Singlle quotes are very useful and not awfully confusing.  What is
confusing is the Windows "cammand line" 8-D.
>
> Nope. Setup.exe passed the command line with something that _looks_ like
> its escaped. Wine's current behavour assumes command lines are escaped and
> acts accordingly, thus it mangled the command line.
>
Okay.  How would it be if we provided for a trailing backslash to not be
interpreted as an escape?  I am afraid if we rip out all escaping and
interpretation of escapes, we are going to make Wine more difficult to
use as a *nix program, which of coourse it is.
>
> Its an awkward command line. I think it illustrates the problem with
> escaping double quotes, because everything gets messed up.
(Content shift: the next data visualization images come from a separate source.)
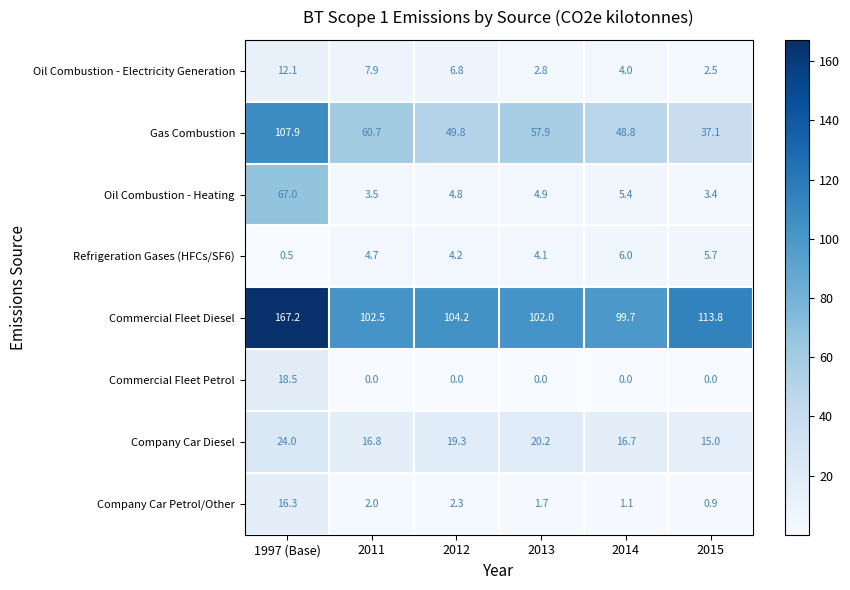

How many categories are shown in the chart?

6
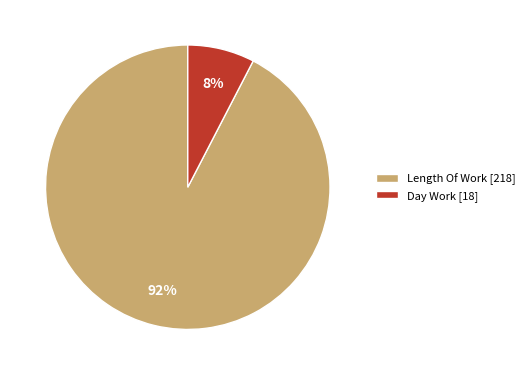

How many slices are in this pie chart?

2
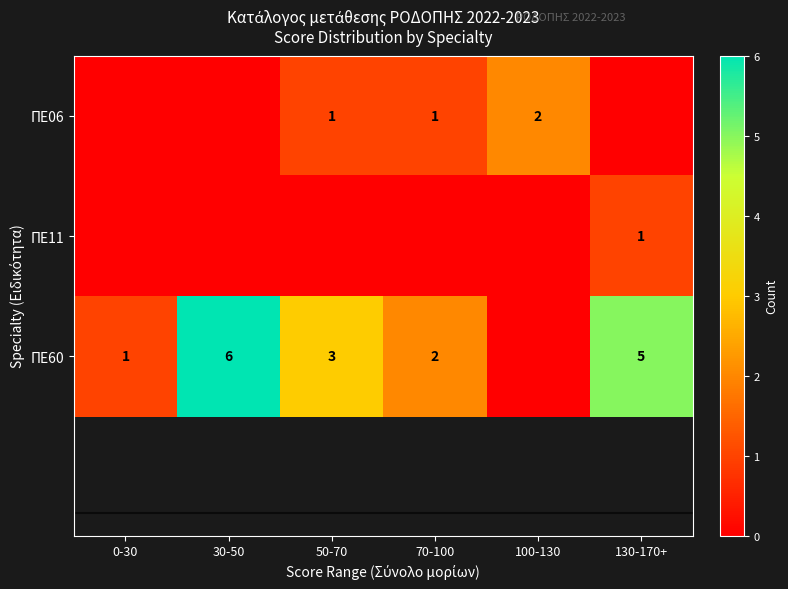

What is the sum of the ΠΕ60 values at 70-100 and 30-50?

8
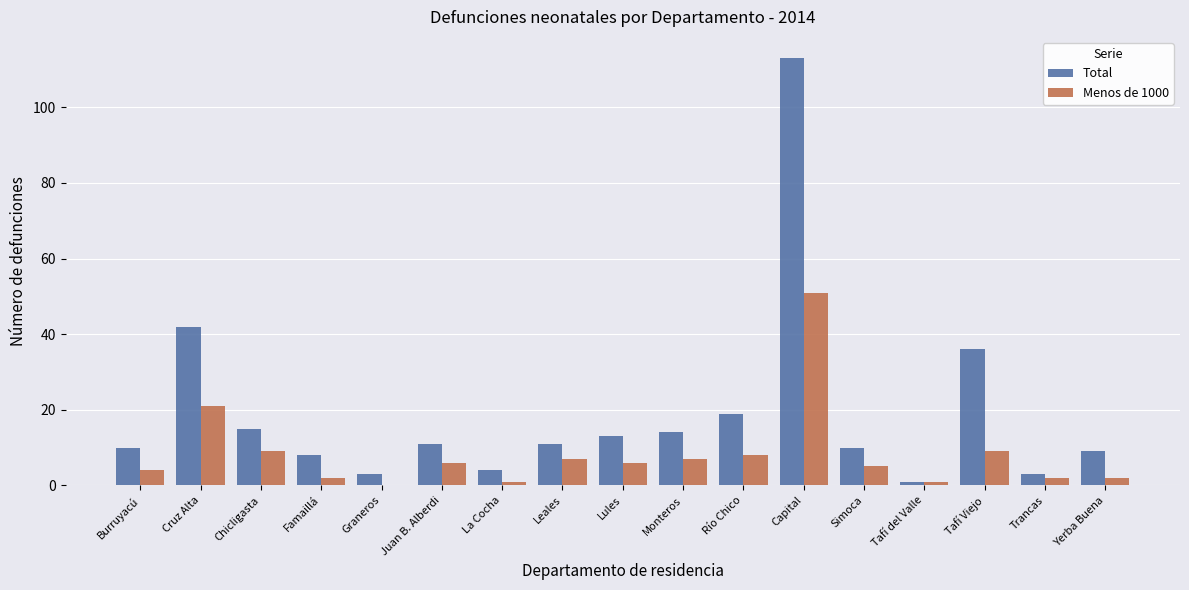

True or false: Total has a value of 16 at Simoca.

False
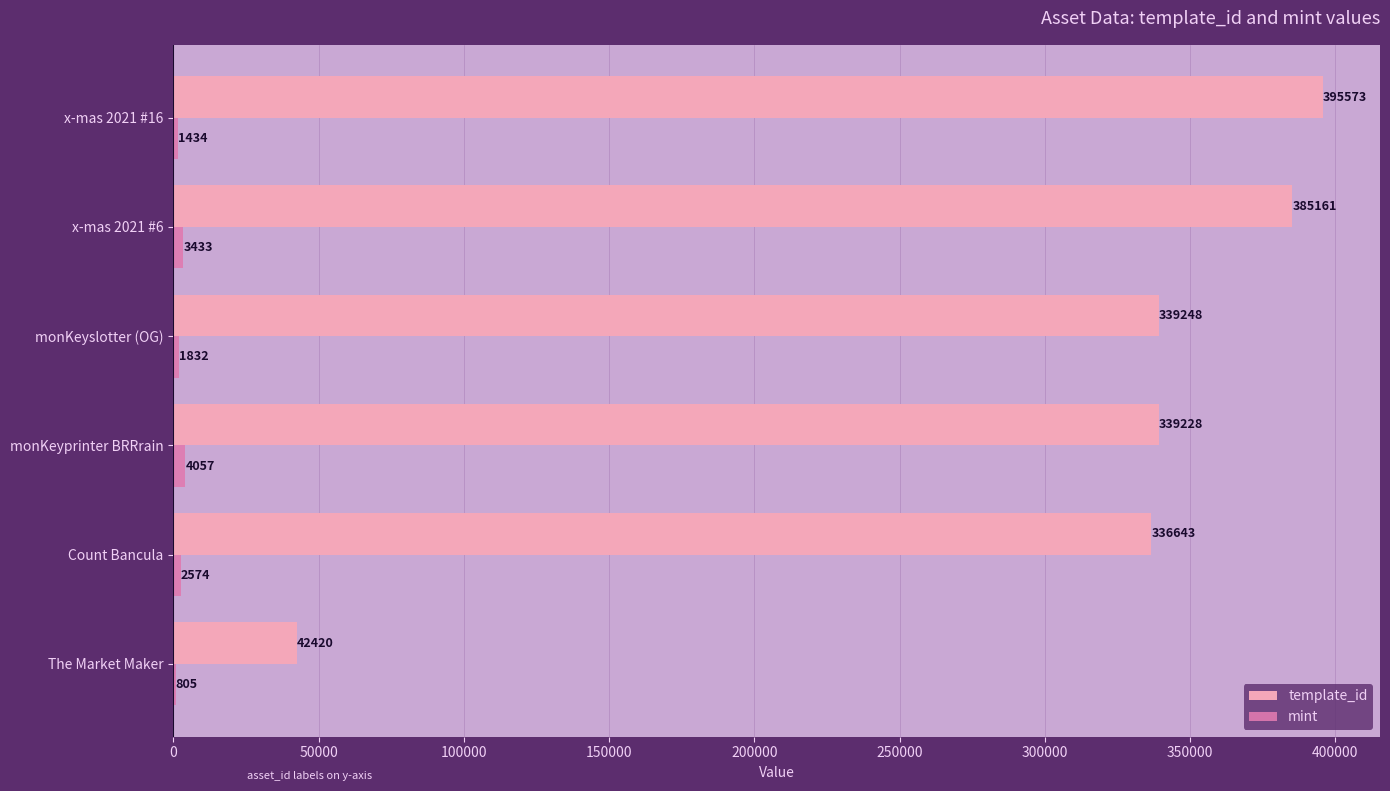

What is the sum of the template_id values at monKeyslotter (OG) and The Market Maker?

381668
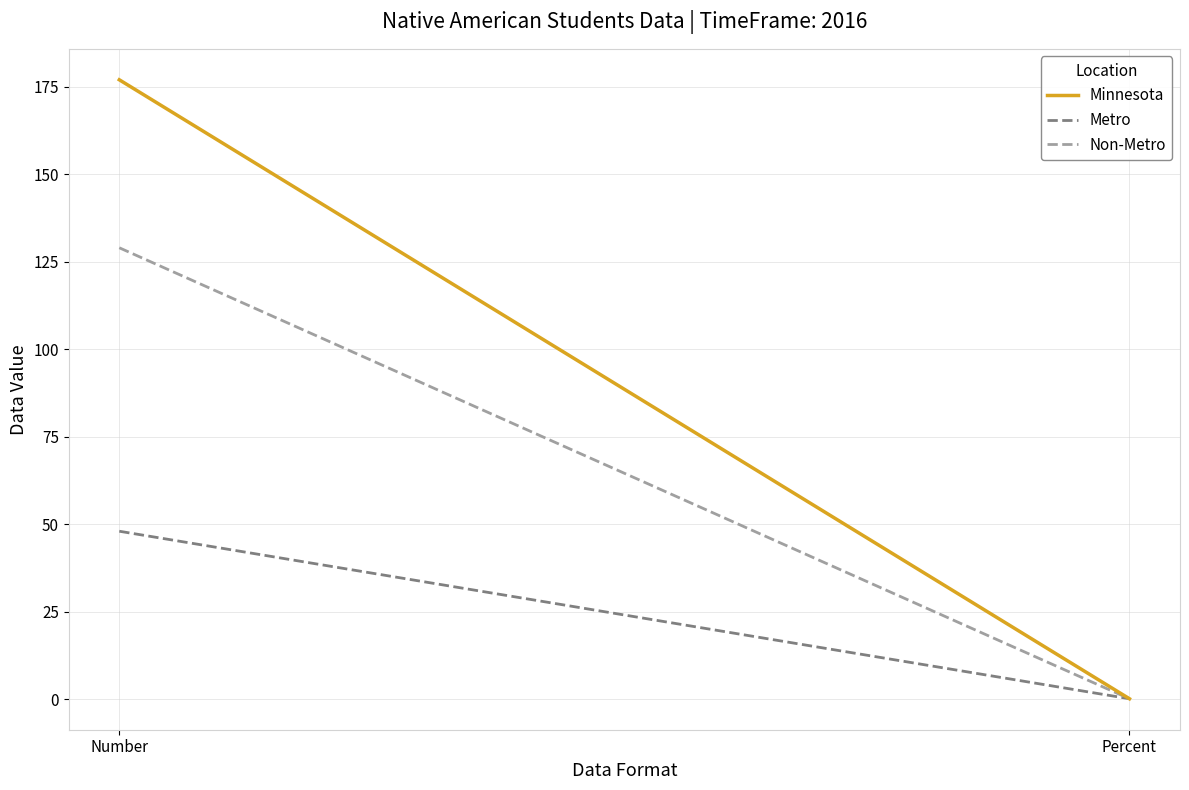

What is the total value across all series at Percent?

0.4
With the fix,
> everything behaves "correctly", and the two extra arguments 'a a' and
> 'b B' are passed to acmsetup.exe correctly (without the offending double
> quotes).
>
The code here doesn't normally see quotes, single or double, after the
shell is done, but intuits that they were there if it sees spaces in a
*NIX argv string, so it puts them back when pasting the line back
together.

>
> I'm trying to fix an inconsistency. The problem is we're currently mixing
> *nix-style command line (which _require_ double quotes to be escaped) with
> Windows-style command lines (which have _no_ escaping). The only way you
> can have the two mixed together is if you remove the possibility of having
> double-quotes in an argument.
>
> 'fraid it can't be wrong. Its what setup.exe does and it works under
> Windows. If we want to support everything in Windows, we have to support
> this too.

Wine is already better than Windows.  Now we just have to get a few
obscure features to work.
>
> Also, (please) correct me if I'm wrong, but AFAIK there is no way of
> putting an escaped double quote into an argument within Windows. It
> doesn't do escaping, so any " is treated as the start of a quoted region.
>
> Because of this "blah\" is perfectly valid in Windows, but wrong on a *nix
> cmd line.

That's what I was afraid of.  \ is handled correctly unless it comes
before " at the end of a string, I think.
>
> Well, more "D:\\office\\", but unfortunately Windows (or at least
> setup.exe) doesn't do it that way.
>
The whole thing was inside '', so you didn't need to escape \, unless it
comes before " or so, I think.
>
> Cheers,
>
> Paul.
>
Lawson

For Windows to triumph it is only necessary that good men do nothing.